WAR: O QUE O DESTINO LEVA E TRAZ



Renata Mizrahi está de volta com mais uma incursão dramatúrgica sobre o complexo universo das relações humanas. Outra vez reunem-se, amigos  ou amantes,  a partir de um determinado fluxo ou de chegada , no prólogo, ou  de partida,  no epílogo.

Assim foi na bem urdida trama de Os Sapos no  companherísmo  do  encontro numa casa praiana, como nos parentes   juntando-se  para uma comemoração judaica em Silêncio ou o acaso que aproxima, num bar,  um artista cego e um carente pai de família,  em Galápagos.  E, agora em War, dois casais em visita a outro casal, para o compartilhamento  passageiro de seus destinos.

Em todas estas instâncias há um combinado,  coincidente ou proposital vir/partir  ,  de uma inicial calma  emotiva  à  transmutação em detonadora e inesperada   reação,     no transcurso frontal corpo a corpo.

E é, aí, evidente a  crescente maturidade textual da autora, no seu  singular trajeto teatral. Sem deixar , em nenhum momento, se deixar apenas levar pelo sequencial encadeamento trivial, pois sua linguagem tem uma natural autenticidade , ora entre o tom confessional, na exteriorização do pensar interior, ora na expositiva gestualização do mais óbvio cotidiano.

Usando como pretexto uma partida , entre casais,  do conhecido jogo War,   André ( Ricardo Gonçalves) e Marília (Natasha Corbelino) promovem um "open house" de seu apartamento , recebendo Gustavo( Fabrício Polido) e Roberta( Verônica Reis), além de Sérgio (Camilo Pellegrini) e  Laura ( Clara Santhana) .

Enquanto aguarda os convidados, o casal anfitrião lamenta o que se tornou para eles uma frustração, a troca da agitada  zona sul carioca pelo  isolamento  de um distanciada morada. O tom maior de amargura se evidencia nas queixas de André  ao ver seu sonho criador, como roteirista cinematográfico ,ser anulado diante do tédio . Capaz de refletir-se, ainda,  na incapacidade  de um sólido embate amoroso com Marília.
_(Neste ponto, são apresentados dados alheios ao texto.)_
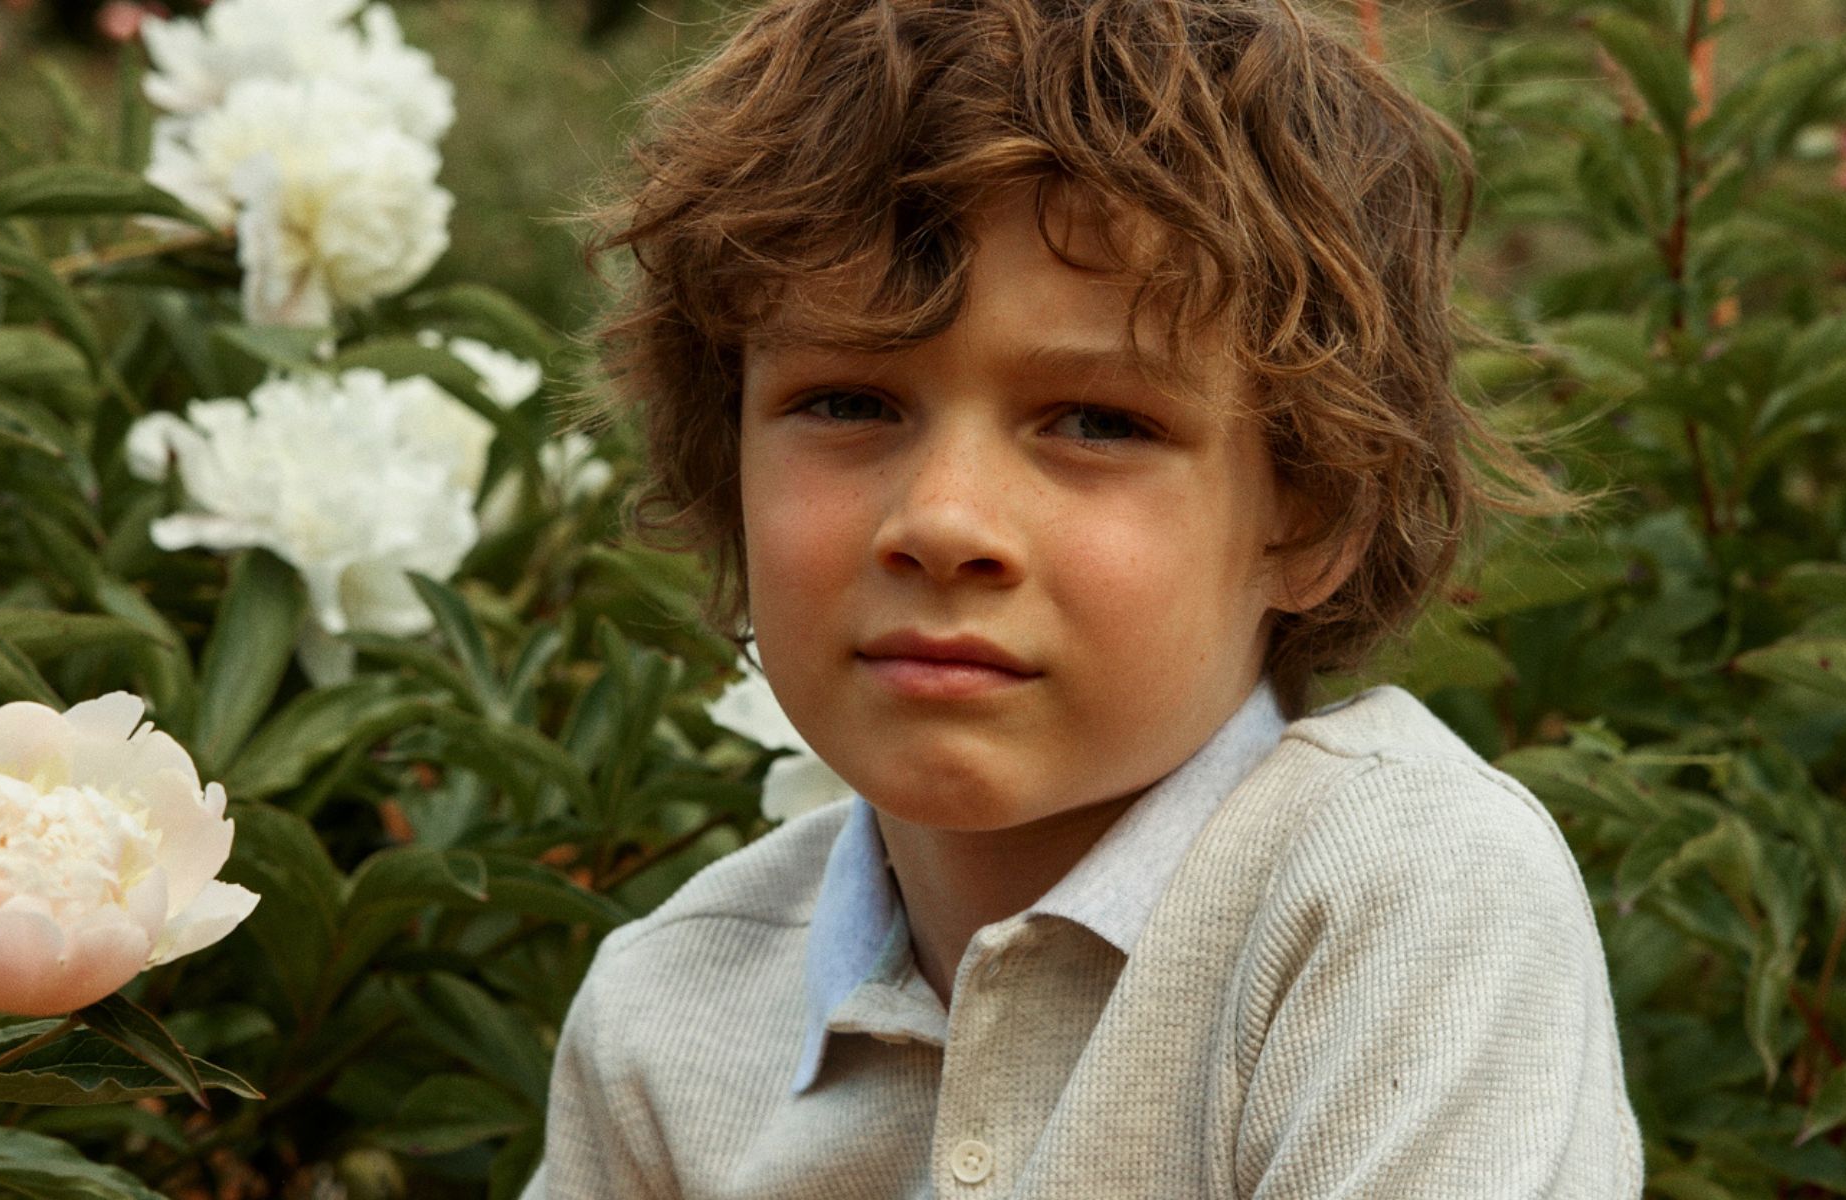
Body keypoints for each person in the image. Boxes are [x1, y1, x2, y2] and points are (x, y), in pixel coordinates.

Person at [521, 0, 1644, 1192]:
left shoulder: (1402, 901)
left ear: (1311, 513)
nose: (943, 522)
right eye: (847, 403)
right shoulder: (661, 1015)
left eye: (1099, 422)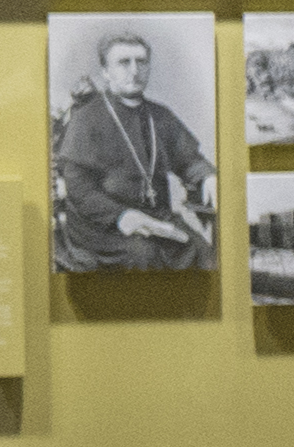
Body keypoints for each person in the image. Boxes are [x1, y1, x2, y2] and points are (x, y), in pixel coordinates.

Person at [43, 23, 209, 275]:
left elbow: (189, 160)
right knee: (144, 254)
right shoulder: (86, 118)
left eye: (141, 62)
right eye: (124, 62)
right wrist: (122, 216)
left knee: (205, 254)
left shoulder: (161, 116)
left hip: (157, 217)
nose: (135, 71)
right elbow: (79, 189)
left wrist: (208, 178)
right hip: (102, 226)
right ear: (106, 72)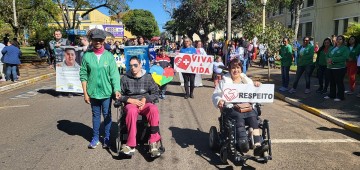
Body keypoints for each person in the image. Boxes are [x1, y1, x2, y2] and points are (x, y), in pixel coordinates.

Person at [212, 58, 269, 156]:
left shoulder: (247, 80)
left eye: (238, 68)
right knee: (238, 116)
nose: (236, 70)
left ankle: (257, 145)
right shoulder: (224, 81)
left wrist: (257, 85)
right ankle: (243, 142)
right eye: (233, 68)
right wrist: (219, 100)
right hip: (232, 108)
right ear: (230, 69)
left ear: (241, 69)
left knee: (253, 117)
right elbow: (216, 94)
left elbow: (255, 93)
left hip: (246, 107)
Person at [79, 29, 121, 149]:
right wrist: (85, 93)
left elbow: (114, 75)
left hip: (106, 92)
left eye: (100, 40)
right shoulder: (87, 56)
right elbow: (83, 75)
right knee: (95, 116)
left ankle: (107, 137)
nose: (97, 42)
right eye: (95, 39)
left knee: (107, 115)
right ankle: (95, 137)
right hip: (93, 93)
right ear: (91, 40)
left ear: (103, 41)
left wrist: (116, 90)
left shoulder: (109, 56)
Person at [119, 56, 161, 157]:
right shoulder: (124, 78)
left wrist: (145, 98)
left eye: (135, 65)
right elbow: (118, 95)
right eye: (131, 66)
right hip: (131, 103)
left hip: (145, 102)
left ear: (140, 65)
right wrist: (129, 100)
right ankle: (131, 144)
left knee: (153, 109)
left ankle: (153, 142)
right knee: (131, 111)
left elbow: (156, 93)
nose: (133, 67)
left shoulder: (148, 77)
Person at [324, 35, 350, 101]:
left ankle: (340, 96)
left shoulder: (345, 48)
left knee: (339, 82)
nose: (338, 40)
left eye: (340, 39)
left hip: (339, 68)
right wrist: (328, 60)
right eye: (337, 39)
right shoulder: (332, 48)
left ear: (343, 41)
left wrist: (332, 59)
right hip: (330, 68)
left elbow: (344, 57)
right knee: (332, 82)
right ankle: (332, 95)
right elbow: (327, 55)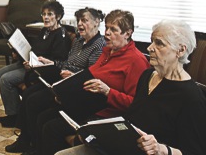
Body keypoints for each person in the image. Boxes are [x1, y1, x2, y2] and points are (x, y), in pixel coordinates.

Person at [55, 20, 206, 155]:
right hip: (124, 145)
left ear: (180, 51)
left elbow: (195, 151)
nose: (150, 47)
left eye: (159, 43)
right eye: (152, 41)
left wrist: (161, 149)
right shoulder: (147, 75)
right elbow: (133, 116)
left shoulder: (191, 96)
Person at [37, 9, 151, 155]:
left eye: (113, 30)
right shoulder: (107, 51)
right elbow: (89, 77)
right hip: (87, 105)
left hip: (105, 115)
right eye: (107, 28)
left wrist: (108, 91)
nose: (107, 33)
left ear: (127, 34)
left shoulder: (136, 61)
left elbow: (135, 104)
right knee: (44, 115)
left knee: (51, 127)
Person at [5, 7, 106, 153]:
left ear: (97, 22)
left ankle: (34, 145)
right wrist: (50, 63)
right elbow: (66, 63)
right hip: (62, 80)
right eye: (79, 21)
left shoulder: (99, 45)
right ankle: (26, 140)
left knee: (34, 100)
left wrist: (72, 74)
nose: (80, 25)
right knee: (28, 94)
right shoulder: (79, 40)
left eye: (85, 21)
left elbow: (90, 74)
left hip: (76, 88)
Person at [0, 0, 70, 127]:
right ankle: (17, 111)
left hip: (39, 70)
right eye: (44, 14)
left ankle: (14, 116)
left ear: (58, 17)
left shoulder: (61, 36)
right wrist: (18, 53)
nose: (45, 17)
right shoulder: (45, 31)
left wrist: (34, 64)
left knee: (5, 79)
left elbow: (58, 62)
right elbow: (35, 49)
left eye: (50, 14)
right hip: (29, 62)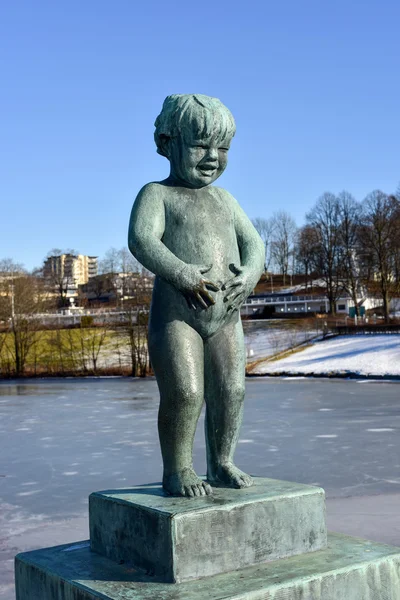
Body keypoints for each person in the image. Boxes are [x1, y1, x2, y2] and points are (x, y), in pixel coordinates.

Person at [128, 94, 265, 497]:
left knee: (231, 390)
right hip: (178, 318)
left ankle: (222, 462)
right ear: (168, 143)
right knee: (186, 394)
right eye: (200, 145)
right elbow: (141, 240)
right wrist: (182, 273)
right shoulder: (158, 194)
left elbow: (254, 243)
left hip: (227, 316)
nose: (212, 156)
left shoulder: (225, 200)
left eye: (222, 148)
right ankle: (178, 469)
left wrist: (252, 273)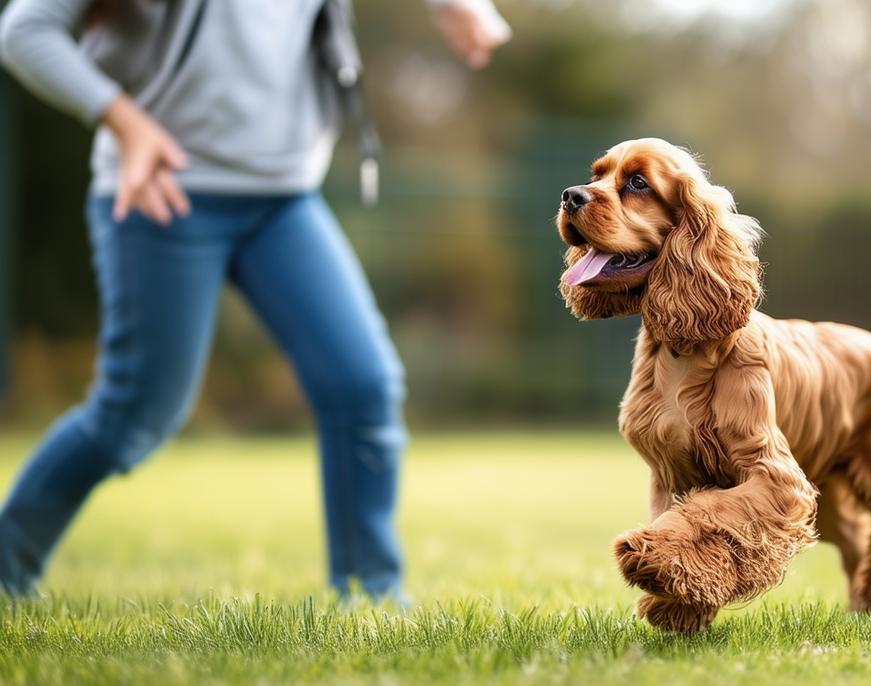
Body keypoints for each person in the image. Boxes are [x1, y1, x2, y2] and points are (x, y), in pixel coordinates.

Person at [0, 0, 510, 603]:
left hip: (283, 198)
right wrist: (124, 121)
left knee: (361, 385)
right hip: (163, 187)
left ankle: (370, 596)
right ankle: (7, 566)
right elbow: (24, 31)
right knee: (133, 415)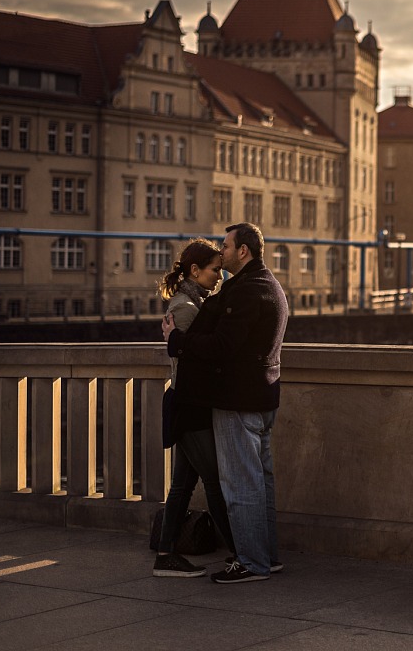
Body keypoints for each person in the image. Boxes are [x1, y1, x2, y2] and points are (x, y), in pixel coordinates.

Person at [163, 222, 288, 583]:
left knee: (241, 486)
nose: (223, 252)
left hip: (239, 401)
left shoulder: (245, 291)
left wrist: (178, 342)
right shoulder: (270, 286)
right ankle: (267, 557)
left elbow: (222, 346)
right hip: (264, 397)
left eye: (226, 246)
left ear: (243, 251)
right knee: (261, 483)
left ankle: (251, 563)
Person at [153, 239, 236, 577]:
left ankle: (166, 553)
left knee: (182, 486)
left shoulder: (192, 300)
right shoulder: (186, 306)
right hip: (190, 404)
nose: (219, 275)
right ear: (195, 271)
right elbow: (188, 360)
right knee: (213, 480)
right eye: (215, 270)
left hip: (188, 402)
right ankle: (240, 550)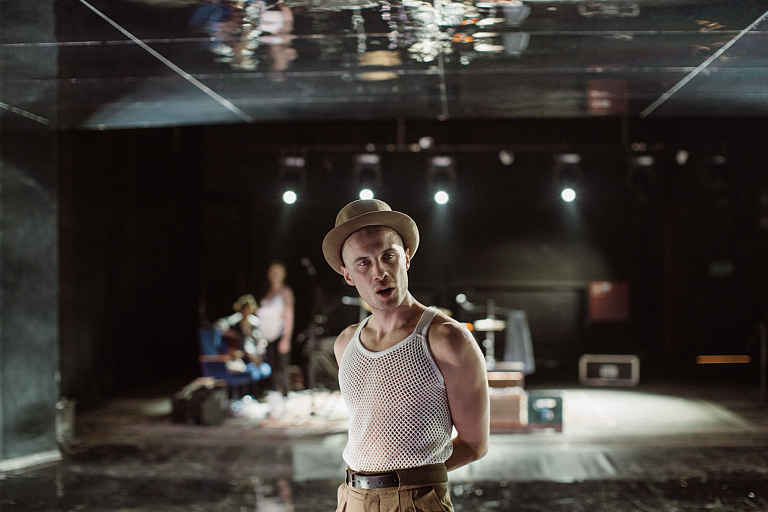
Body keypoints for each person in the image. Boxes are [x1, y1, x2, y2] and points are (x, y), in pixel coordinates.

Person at [322, 199, 489, 512]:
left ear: (406, 258)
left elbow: (475, 444)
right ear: (348, 275)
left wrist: (407, 482)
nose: (380, 272)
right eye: (363, 263)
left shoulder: (447, 338)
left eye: (388, 256)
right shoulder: (345, 344)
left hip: (415, 498)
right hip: (351, 498)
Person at [256, 260, 295, 416]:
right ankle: (273, 402)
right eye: (271, 272)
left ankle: (285, 402)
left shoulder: (285, 292)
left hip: (279, 336)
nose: (274, 275)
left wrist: (286, 339)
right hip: (267, 337)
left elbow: (289, 316)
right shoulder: (267, 292)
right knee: (271, 370)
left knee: (282, 369)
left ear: (283, 274)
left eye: (277, 272)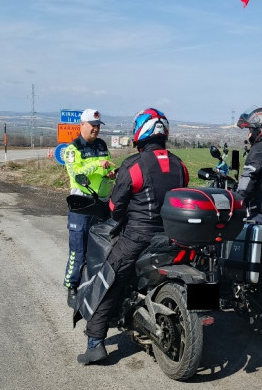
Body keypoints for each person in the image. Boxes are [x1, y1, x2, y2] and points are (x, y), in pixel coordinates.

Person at [77, 108, 189, 365]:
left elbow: (116, 208)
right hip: (172, 237)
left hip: (138, 237)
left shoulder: (134, 165)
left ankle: (95, 342)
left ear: (141, 132)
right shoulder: (179, 165)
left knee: (108, 279)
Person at [63, 109, 116, 300]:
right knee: (78, 250)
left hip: (101, 203)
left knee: (100, 249)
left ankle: (95, 284)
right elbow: (77, 176)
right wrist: (97, 166)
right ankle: (72, 285)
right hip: (81, 205)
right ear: (82, 125)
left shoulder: (102, 145)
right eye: (92, 126)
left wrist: (109, 173)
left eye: (98, 126)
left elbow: (107, 166)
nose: (96, 129)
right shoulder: (73, 149)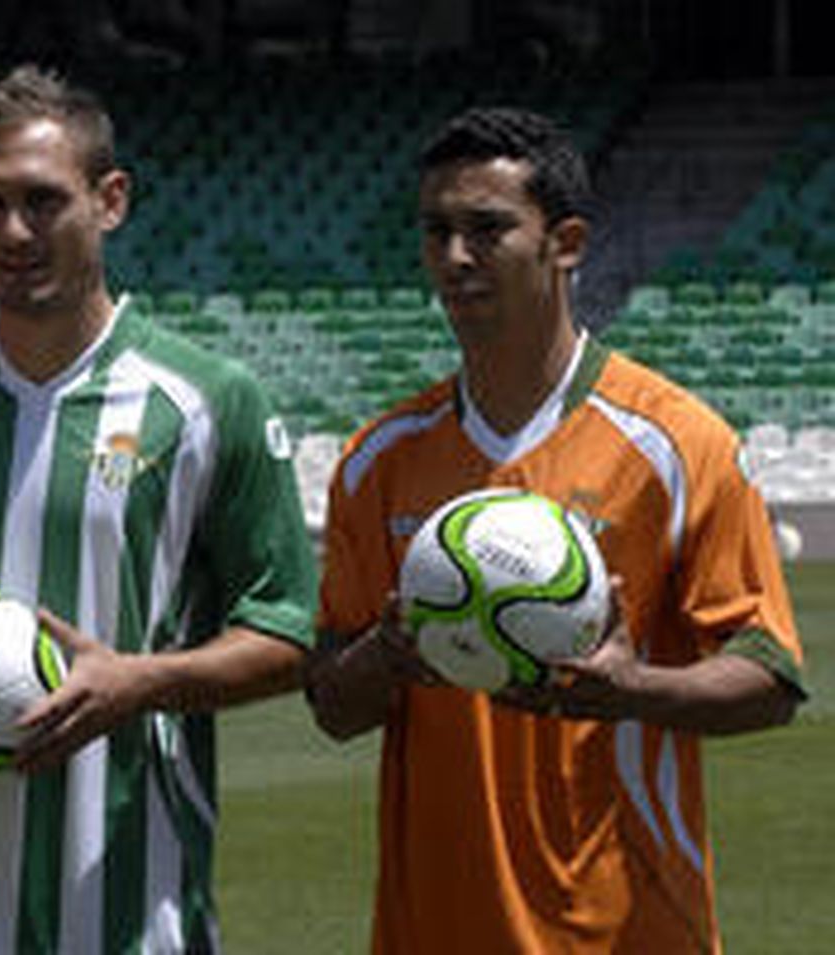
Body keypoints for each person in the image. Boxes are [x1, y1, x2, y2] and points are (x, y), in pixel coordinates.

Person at [0, 63, 315, 954]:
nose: (14, 231)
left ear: (111, 200)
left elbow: (287, 633)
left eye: (44, 201)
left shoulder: (207, 401)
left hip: (136, 913)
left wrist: (142, 681)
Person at [303, 106, 806, 953]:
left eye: (487, 229)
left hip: (629, 930)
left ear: (565, 242)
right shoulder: (377, 457)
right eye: (437, 232)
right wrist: (381, 658)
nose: (455, 258)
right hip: (435, 930)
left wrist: (631, 689)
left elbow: (770, 677)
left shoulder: (680, 443)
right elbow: (332, 705)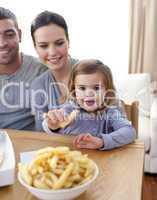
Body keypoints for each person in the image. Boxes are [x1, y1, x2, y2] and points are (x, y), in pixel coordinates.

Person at [42, 59, 136, 150]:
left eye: (96, 88)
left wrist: (102, 142)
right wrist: (52, 125)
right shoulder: (69, 109)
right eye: (82, 88)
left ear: (107, 91)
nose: (89, 93)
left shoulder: (110, 113)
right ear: (74, 90)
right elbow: (49, 126)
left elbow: (130, 132)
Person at [0, 7, 47, 130]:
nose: (2, 43)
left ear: (19, 35)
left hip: (30, 145)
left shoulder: (41, 70)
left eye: (9, 35)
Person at [30, 11, 78, 131]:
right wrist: (51, 126)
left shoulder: (93, 72)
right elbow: (41, 133)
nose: (52, 52)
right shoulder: (38, 85)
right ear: (35, 47)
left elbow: (118, 119)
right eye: (43, 46)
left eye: (59, 43)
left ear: (68, 41)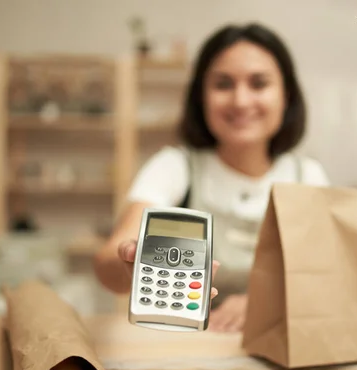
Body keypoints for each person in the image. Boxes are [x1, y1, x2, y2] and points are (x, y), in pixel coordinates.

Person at [93, 22, 330, 332]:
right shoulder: (174, 166)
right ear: (200, 97)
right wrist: (127, 264)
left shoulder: (308, 176)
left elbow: (326, 277)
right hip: (187, 351)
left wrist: (265, 301)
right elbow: (109, 260)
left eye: (259, 84)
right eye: (223, 84)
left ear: (286, 96)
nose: (241, 101)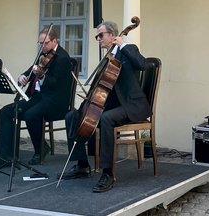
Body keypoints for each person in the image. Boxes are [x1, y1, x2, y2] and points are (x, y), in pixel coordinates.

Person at [62, 20, 153, 193]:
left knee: (106, 119)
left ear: (112, 35)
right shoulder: (109, 57)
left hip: (131, 104)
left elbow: (144, 65)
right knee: (71, 116)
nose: (98, 39)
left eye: (101, 35)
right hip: (112, 104)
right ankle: (82, 165)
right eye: (97, 36)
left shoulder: (128, 49)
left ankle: (108, 173)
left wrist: (123, 45)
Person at [0, 27, 72, 165]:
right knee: (6, 111)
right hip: (38, 98)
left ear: (54, 40)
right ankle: (7, 156)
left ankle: (41, 149)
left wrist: (42, 75)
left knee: (30, 114)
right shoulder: (43, 55)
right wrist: (22, 77)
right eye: (40, 43)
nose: (42, 46)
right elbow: (30, 71)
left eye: (45, 43)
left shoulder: (63, 58)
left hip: (54, 101)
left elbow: (56, 85)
Por outro lado, Gustavo e Roberta  mantem as falsas aparências de um casal na inconstância de quem apenas mora junto ,sem quaisquer  derivações afetivas. Completando-se o grupo com a inusitada novidade  de Sérgio , convicto solteiro,amarrado ,de vez, à recém  namorada Laura.

E , assim,  o jogo de invasão e conquista militarista  propugnado pelo tabuleiro de War, se transmuta numa disputa de poder egocêntrica,  capaz de gerar uma torrente de paixões ácidas , conectando-se apenas numa tessitura de orgulho e fracasso, ironia e mágoa, entre verdades e mentiras.

O alcance climático, humorado mas de pesada carga,   é acentuado pela pontual exacerbação do comando de Diego Molina, onde é visível o   desmoronamento físico  da arquitetura cênica ,em dúplice concepção  com Lorena Lima. Mesmo com o uso de elementos referenciais dos anos 80 ( LPs , uma trilha roqueira de ecos nostálgicos (Renata Mizhari), a ausência de celulares),há um claro traçado de atemporalidade nos figurinos ( Patricia Muniz), sob as luzes vazadas  de Anderson  Ratto.

A sincronicidade do elenco , embora  favorecendo mais um ou outro personagem como os desafetos de irônica mordacidade de Verônica Reis  ou a impulsividade gestual de Clara Santhana , completa um quadro , referenciado pelo  popular jogo, de desequilibrado front de guerra, na qual  todos atuam   numa milícia coletiva,mas   onde cada um só é solidário  enquanto o próximo lhe  for útil .

Retificado com um vitorioso lance inventivo de dados que ,enfim,  reafirma a potencialidade desta já icônica representante da nova dramaturgia brasileira.